Could you retype every line below exactly, omitting the images?
*** Recorded information ***
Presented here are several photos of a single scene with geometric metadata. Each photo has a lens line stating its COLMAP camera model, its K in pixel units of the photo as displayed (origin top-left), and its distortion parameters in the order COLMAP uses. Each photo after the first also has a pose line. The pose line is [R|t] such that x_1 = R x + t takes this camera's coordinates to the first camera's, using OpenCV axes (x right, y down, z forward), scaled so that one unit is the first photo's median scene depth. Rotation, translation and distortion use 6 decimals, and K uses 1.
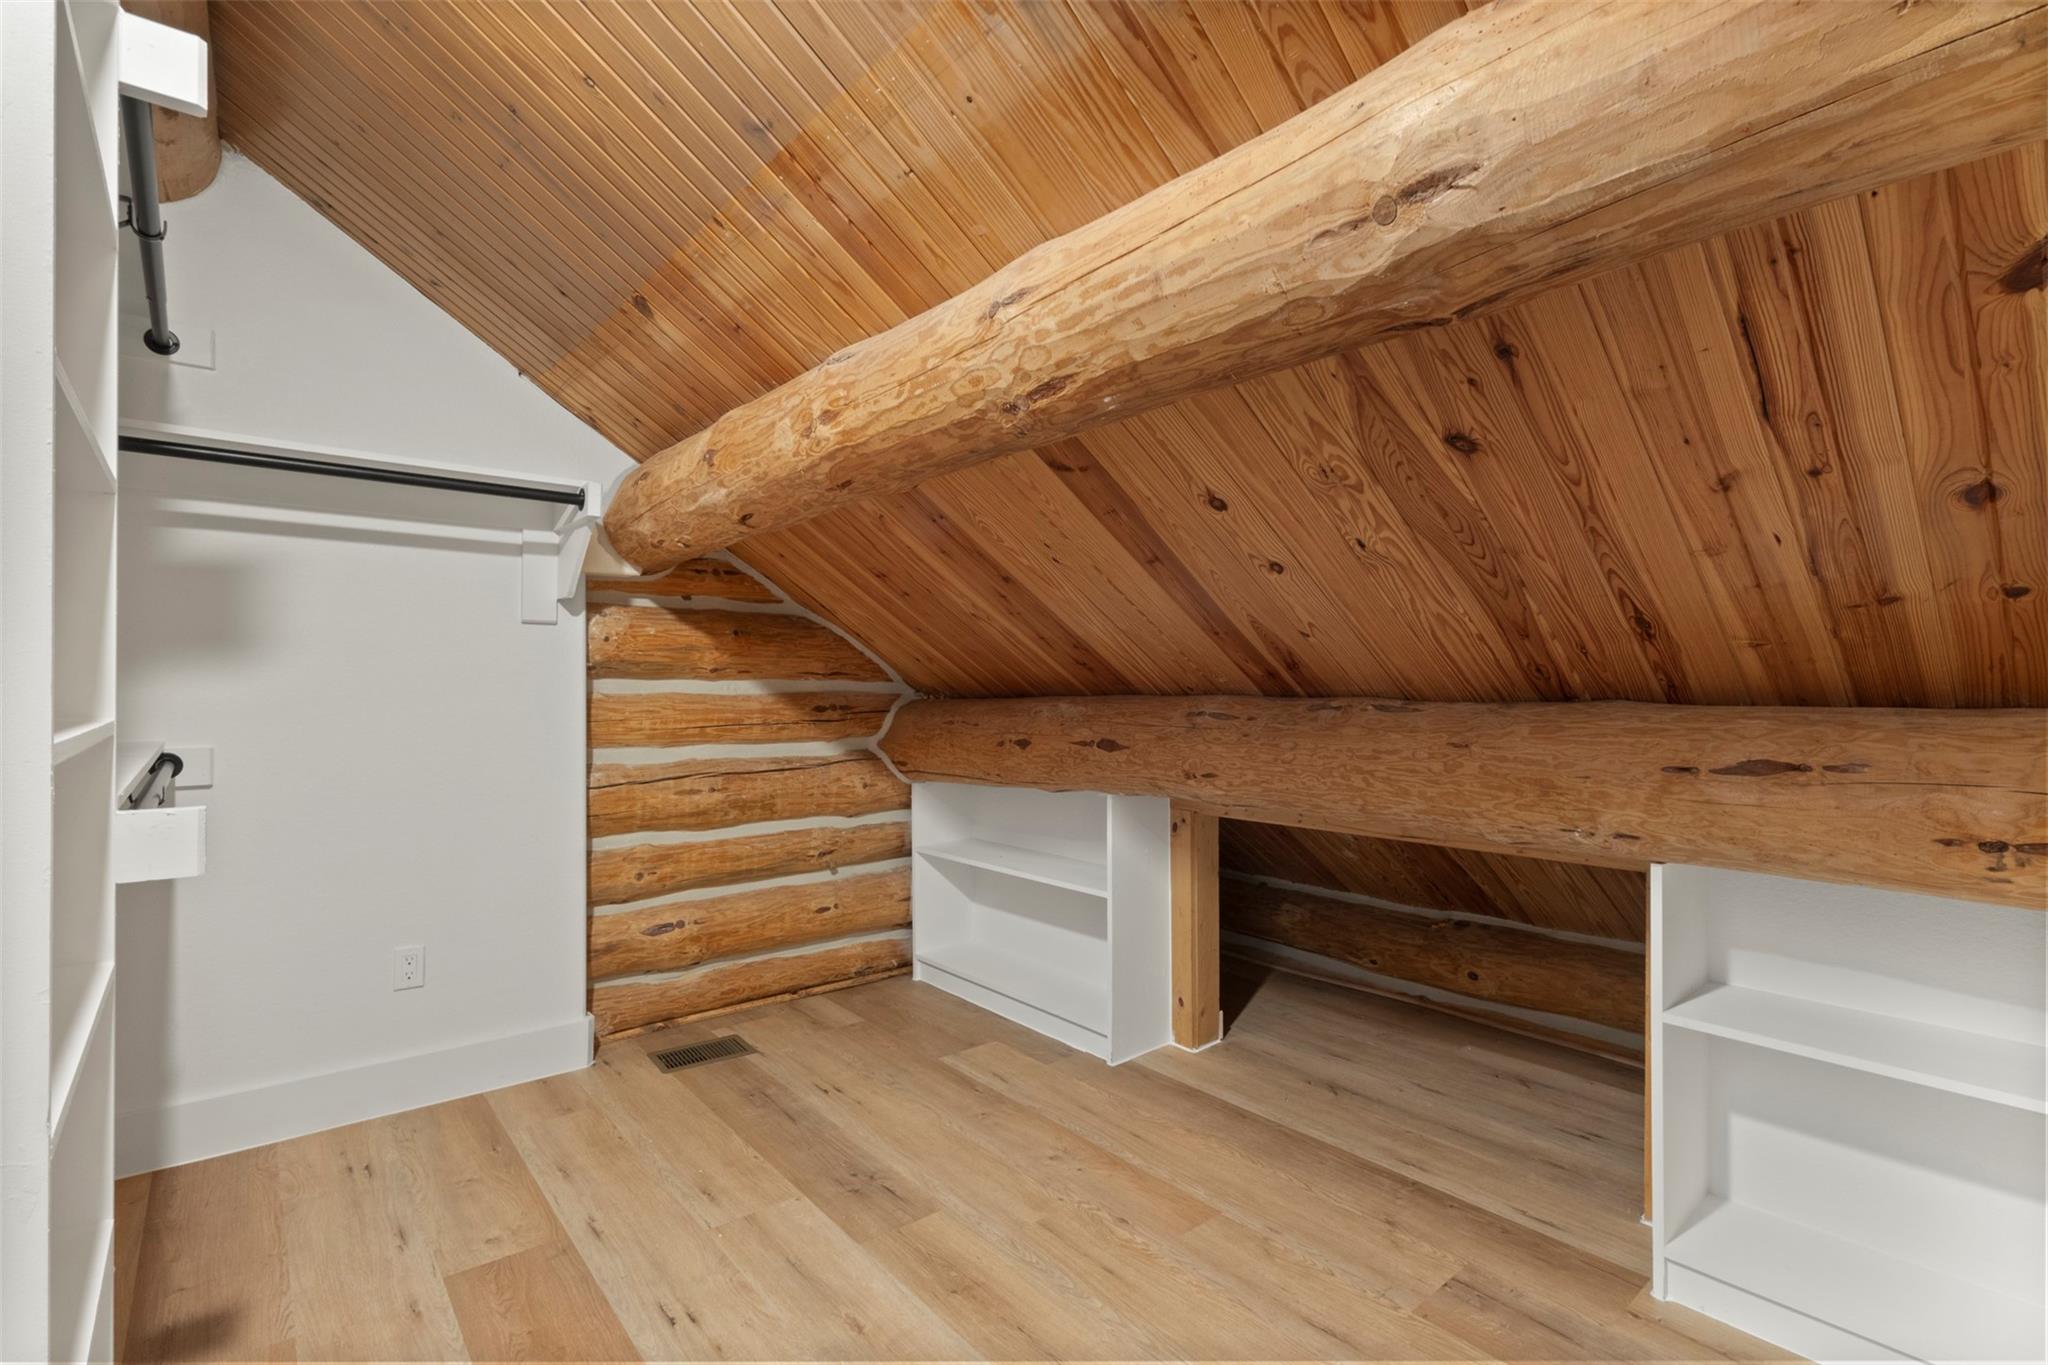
lens RADIAL K [[947.8, 0, 1021.3], [0, 947.8, 681.7], [0, 0, 1]] dist [0.000051, 0.001710]
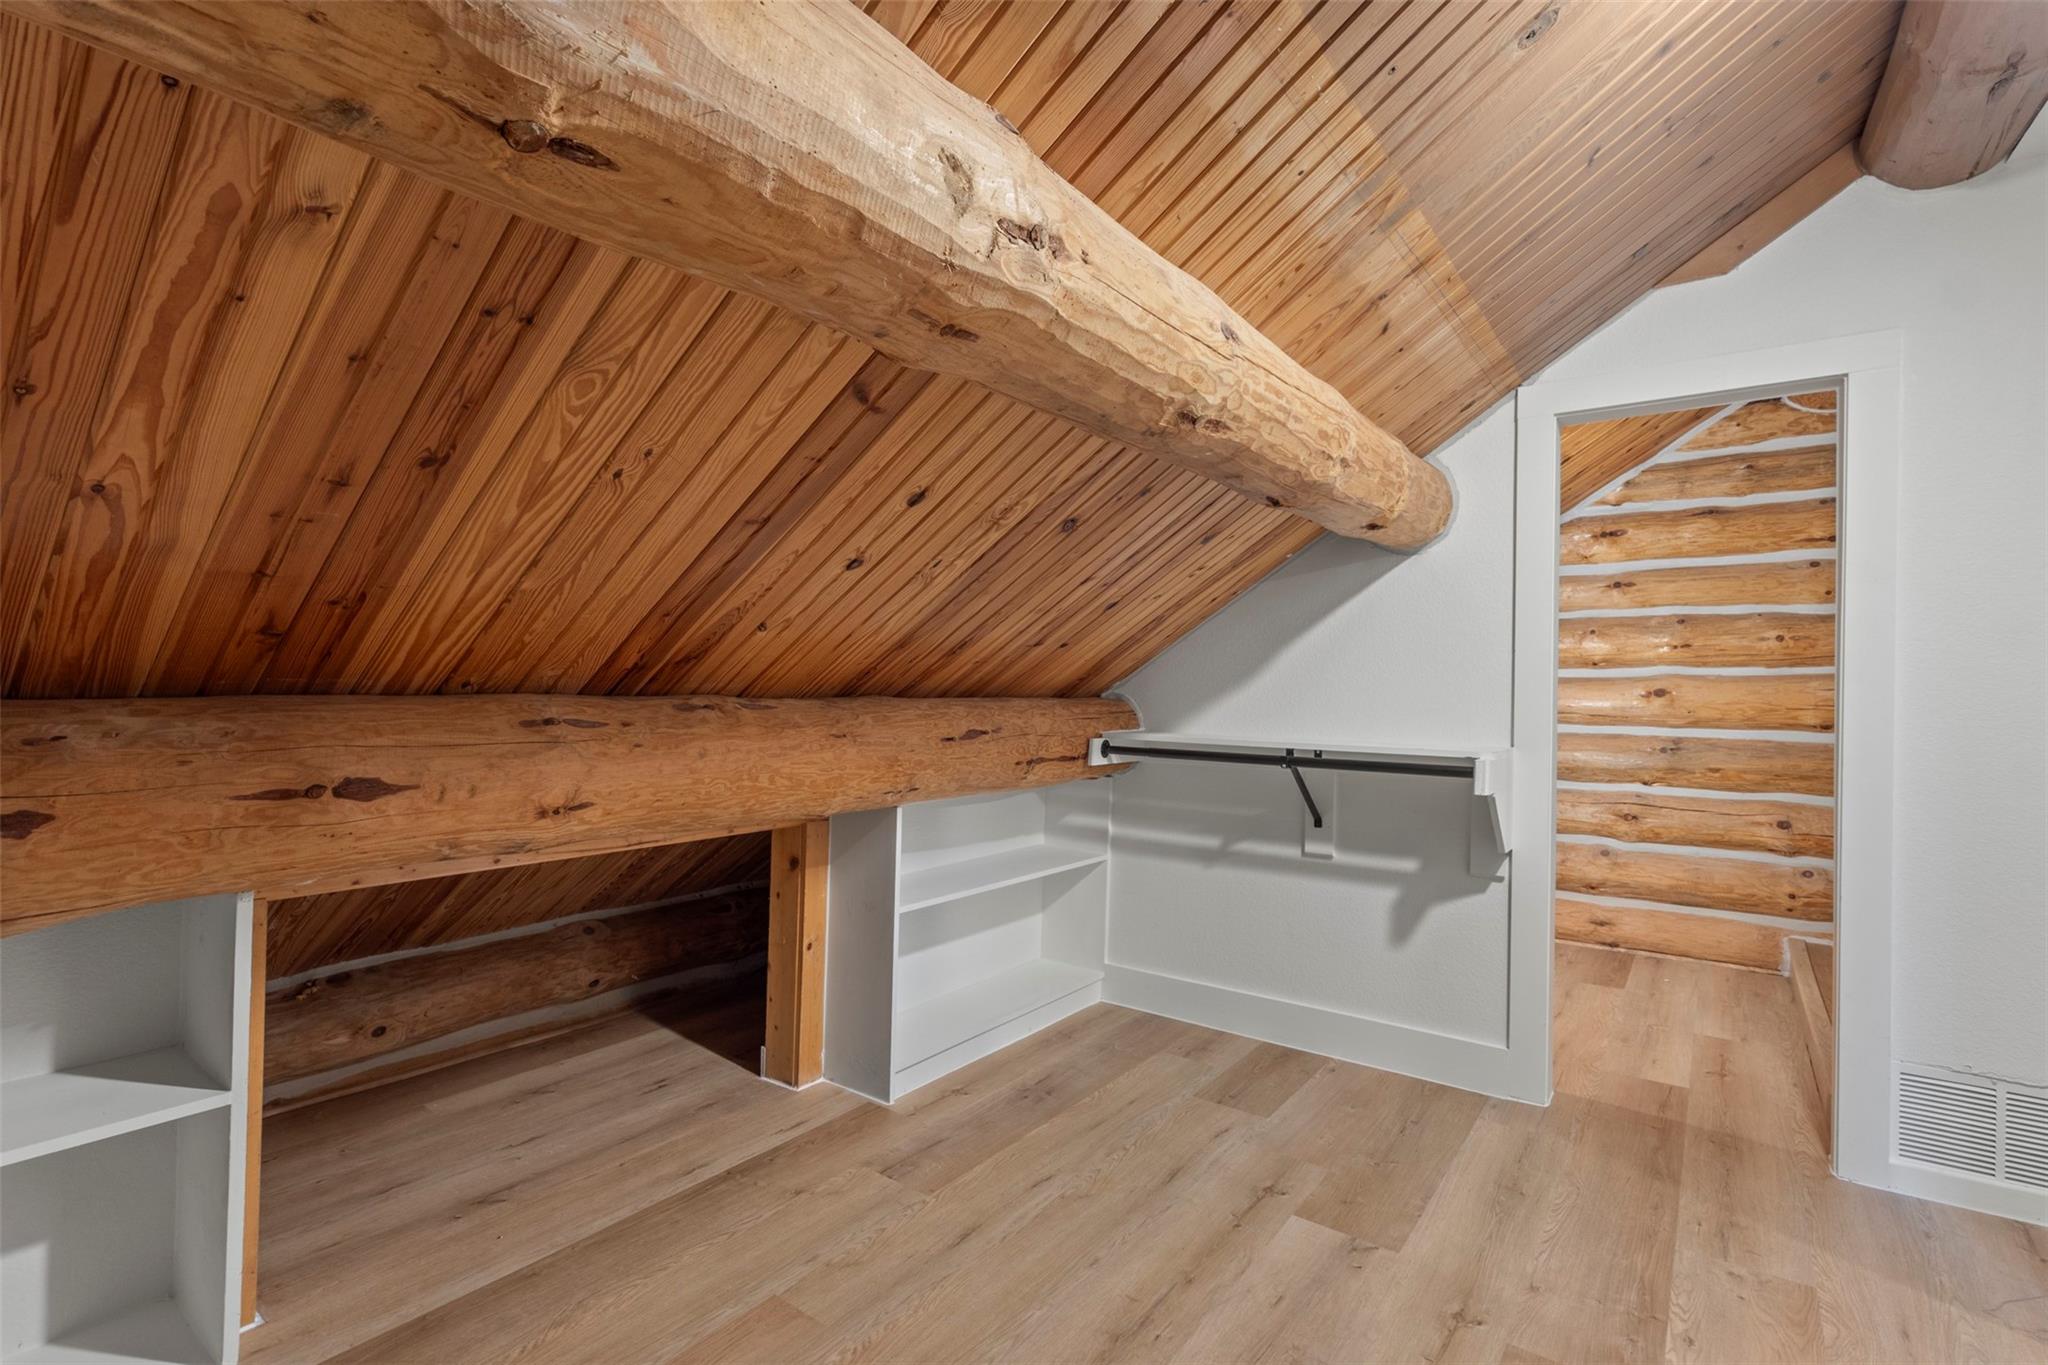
lens RADIAL K [[947.8, 0, 1021.4], [0, 947.8, 686.7], [0, 0, 1]] dist [0.000051, 0.001710]
pose [[-0.236883, -0.006332, 0.971518, -0.619414], [-0.019308, 0.999812, 0.001809, 0.000693], [-0.971346, -0.018330, -0.236961, 0.911420]]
*** End of Recorded information ***
# Exercise response:
Presented here are several photos of a single scene with geometric metadata. Each photo has a lens line stating its COLMAP camera model, its K in pixel units of the photo as displayed (origin top-left), and its distortion parameters in the order COLMAP uses. Each photo after the first also has a pose line. The pose line is [R|t] such that x_1 = R x + t takes this camera's coordinates to the first camera's, using OpenCV axes (x right, y down, z forward), scaled so that one unit is the first photo's median scene depth. Rotation, translation and distortion use 6 decimals, and K uses 1.
lens RADIAL K [[947.8, 0, 1021.3], [0, 947.8, 681.7], [0, 0, 1]] dist [0.000051, 0.001710]
lens RADIAL K [[947.8, 0, 1021.4], [0, 947.8, 686.7], [0, 0, 1]] dist [0.000051, 0.001710]
pose [[-0.236883, -0.006332, 0.971518, -0.619414], [-0.019308, 0.999812, 0.001809, 0.000693], [-0.971346, -0.018330, -0.236961, 0.911420]]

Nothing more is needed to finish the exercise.